Atrocities committed during wartime are easy to link to post-traumatic stress disorder, but the condition generally occurs after the stressor -- as a result of it -- not during it.

"PTSD [post-traumatic stress disorder] doesn't explain misconduct -- or war crimes. One needs to be cautious medicalizing misconduct," said Paul Newhouse, a professor of psychiatry at University of Vermont Medical School and a former Army psychiatrist in the first Gulf War. "People do extreme things in extreme situations. Sometimes they are heroic, but sometimes the things they do are bad."

Cold-Blooded Killers?

If it's not PTSD, then are these soldiers simply cold-blooded killers?

Michael Grodin, a psychiatrist and human rights expert at Boston University, called the soldiers' actions in Haditha "murder."

He said the United States had been involved in this type of behavior before, specifically, in the March 1968 My Lai massacre in Vietnam.

In that case, a battalion of U.S. soldiers executed up to 500 innocent civilians in My Lai village while searching for Viet Cong. Many of those killed were old men, women, children, and even babies. There were reports some had been tortured and raped before being gunned down.

Because of past experiences with wartime atrocities, we should be able to predict similar patterns and even prevent them to some extent, Grodin said. He believes the training, discipline, and chain of command are all in place in the military to help prevent war crimes. Because of the prolonged isolation from the outside world that soldiers in Iraq experience, Grodin noted, it's not always possible.

Mark Kopta, however, does not believe the Haditha actions rise to the level of blatant criminality.

"If you make the assumption that these are well-meaning young men defending their country," said Kopta, chairman of the department of psychology at the University of Evansville in Indiana, "then you have to assume they are not sociopaths and that this is not in and of itself criminal behavior."

Furthermore, he states, unlike a typical crime, it is not likely that these killings were premeditated or that the soldiers were acting in predatory ways.

Emotional Hijacking

Instead, Kopta believes there is a biological explanation for soldiers' behavior that relates to being in a war zone: emotional hijacking.

In other words, the soldiers in Iraq experience a constant state of heightened stress as well as the continuous emotional trauma of being exposed to death and the threat of death.

"That primes a person to do foolish things," he said. "The emotional part of our brain hijacks the more rational part that usually keeps us from doing stupid things."

According to Kopta, this is compounded by many things: a pervasive sense of vulnerability, sleep deprivation, hostile environmental conditions, and long separation from the world outside the theater of war.

Added to this volatile mix is the fact that the war in Iraq has been especially beset with acts of terrorism on journalists and other civilians.

For many soldiers, they are witnessing unbelievable acts of inhumanity, followed by the crushing, constant sense that something bad is always on the verge of occurring.

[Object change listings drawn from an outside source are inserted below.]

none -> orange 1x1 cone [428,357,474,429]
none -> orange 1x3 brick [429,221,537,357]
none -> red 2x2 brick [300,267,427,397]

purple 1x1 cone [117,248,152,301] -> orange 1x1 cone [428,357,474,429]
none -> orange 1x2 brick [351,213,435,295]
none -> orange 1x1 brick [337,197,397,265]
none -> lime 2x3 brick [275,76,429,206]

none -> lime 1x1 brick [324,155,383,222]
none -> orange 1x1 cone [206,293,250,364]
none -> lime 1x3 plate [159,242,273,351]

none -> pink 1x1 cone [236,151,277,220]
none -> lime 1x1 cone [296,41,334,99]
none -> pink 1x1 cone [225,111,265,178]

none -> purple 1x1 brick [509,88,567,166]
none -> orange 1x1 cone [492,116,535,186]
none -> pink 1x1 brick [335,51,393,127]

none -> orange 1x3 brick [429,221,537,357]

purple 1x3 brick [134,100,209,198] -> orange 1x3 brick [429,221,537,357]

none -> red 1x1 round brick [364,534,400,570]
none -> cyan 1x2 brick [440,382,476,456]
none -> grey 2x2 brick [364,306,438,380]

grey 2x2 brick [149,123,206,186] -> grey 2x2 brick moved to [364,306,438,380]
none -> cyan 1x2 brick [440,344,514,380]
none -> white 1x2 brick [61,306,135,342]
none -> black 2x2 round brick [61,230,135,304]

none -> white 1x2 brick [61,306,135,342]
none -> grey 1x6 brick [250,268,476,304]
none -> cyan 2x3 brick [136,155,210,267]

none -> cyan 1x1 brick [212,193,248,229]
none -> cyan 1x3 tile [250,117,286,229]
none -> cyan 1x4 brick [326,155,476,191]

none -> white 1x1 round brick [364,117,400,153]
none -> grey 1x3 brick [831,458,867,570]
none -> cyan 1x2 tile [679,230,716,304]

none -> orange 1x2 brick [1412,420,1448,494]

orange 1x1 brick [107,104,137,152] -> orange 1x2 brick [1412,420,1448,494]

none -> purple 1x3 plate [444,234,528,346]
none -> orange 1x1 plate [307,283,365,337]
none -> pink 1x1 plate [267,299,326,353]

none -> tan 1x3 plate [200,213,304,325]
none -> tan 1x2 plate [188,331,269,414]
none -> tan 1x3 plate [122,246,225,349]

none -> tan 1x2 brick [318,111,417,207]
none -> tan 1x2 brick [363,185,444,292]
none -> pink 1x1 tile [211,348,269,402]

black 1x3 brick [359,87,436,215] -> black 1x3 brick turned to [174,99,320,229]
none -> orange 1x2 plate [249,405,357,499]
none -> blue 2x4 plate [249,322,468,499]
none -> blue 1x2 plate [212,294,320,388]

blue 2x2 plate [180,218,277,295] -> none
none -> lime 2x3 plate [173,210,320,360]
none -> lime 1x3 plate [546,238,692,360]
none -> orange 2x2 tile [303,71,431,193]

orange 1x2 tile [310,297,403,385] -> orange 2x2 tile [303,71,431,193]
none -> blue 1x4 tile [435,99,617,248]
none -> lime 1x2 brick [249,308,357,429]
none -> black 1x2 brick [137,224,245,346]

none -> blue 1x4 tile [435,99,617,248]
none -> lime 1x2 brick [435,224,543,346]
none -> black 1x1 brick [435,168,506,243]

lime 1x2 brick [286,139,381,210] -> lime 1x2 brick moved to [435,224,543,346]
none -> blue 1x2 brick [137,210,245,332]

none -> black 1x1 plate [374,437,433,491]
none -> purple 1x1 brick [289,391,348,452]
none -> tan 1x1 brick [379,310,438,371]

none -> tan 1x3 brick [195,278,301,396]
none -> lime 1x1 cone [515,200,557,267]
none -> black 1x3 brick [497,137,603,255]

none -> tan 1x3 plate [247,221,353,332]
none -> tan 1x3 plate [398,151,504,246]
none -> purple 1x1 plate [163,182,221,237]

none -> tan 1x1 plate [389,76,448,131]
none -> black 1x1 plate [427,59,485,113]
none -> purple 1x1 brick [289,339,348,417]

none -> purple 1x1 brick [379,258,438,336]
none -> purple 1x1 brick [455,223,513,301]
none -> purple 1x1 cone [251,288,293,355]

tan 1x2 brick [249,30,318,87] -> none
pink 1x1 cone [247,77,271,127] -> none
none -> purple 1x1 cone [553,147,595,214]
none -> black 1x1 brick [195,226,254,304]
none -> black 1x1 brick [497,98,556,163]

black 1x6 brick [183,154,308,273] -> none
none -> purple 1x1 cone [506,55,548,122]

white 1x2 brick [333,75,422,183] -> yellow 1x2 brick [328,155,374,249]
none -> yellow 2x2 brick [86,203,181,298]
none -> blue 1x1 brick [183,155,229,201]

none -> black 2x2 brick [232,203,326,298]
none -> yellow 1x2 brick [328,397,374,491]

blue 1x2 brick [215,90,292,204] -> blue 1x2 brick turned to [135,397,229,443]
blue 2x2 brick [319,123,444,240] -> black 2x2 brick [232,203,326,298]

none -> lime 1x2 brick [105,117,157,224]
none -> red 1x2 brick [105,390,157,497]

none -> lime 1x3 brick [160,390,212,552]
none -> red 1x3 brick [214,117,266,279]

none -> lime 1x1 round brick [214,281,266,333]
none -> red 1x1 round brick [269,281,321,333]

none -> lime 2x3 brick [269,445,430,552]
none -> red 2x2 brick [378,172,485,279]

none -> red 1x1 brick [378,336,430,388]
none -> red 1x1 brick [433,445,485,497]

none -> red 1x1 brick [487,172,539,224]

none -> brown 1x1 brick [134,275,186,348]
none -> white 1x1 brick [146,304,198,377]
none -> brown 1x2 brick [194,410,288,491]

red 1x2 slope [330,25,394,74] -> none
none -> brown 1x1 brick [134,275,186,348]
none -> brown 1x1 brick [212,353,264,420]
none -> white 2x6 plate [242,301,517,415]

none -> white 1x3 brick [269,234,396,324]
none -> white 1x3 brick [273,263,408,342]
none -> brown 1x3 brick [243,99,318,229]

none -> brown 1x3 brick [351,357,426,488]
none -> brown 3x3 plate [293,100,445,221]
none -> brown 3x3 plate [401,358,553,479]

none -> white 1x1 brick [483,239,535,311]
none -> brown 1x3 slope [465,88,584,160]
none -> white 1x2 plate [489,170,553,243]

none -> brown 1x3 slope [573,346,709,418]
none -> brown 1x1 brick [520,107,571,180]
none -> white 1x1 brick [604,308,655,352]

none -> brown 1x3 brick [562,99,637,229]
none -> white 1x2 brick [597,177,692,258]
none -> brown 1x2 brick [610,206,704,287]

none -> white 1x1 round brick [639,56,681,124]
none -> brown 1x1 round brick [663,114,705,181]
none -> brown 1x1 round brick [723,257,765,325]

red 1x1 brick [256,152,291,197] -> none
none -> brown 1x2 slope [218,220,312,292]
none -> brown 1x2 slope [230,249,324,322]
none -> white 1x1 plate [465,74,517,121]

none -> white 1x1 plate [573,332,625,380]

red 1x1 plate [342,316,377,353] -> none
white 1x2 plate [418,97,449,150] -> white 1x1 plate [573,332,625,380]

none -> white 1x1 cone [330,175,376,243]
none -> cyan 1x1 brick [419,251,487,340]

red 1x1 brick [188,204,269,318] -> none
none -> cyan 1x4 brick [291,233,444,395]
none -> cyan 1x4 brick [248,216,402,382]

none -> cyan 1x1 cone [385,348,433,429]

Newhouse said uncertainty was a major stressor. "Waiting for a battle is often worse than actually being in the battle," he said.

There can also be a group dynamic that fosters such abhorrent behavior.

"There can be a mob mentality in some groups," he said. "Groups sometimes behave in ways that its individual members could never predict."

What to Do?

How do you prevent such atrocities? Commanders have called for more ethics training for all soldiers in Iraq.

Ambler of the University of North Carolina believes this "makes wonderful sense. We can all learn from history. People can only improve with further education and learning from one's mistakes."

Newhouse, however, believes that while "it won't hurt, I am not exactly sure how it will help."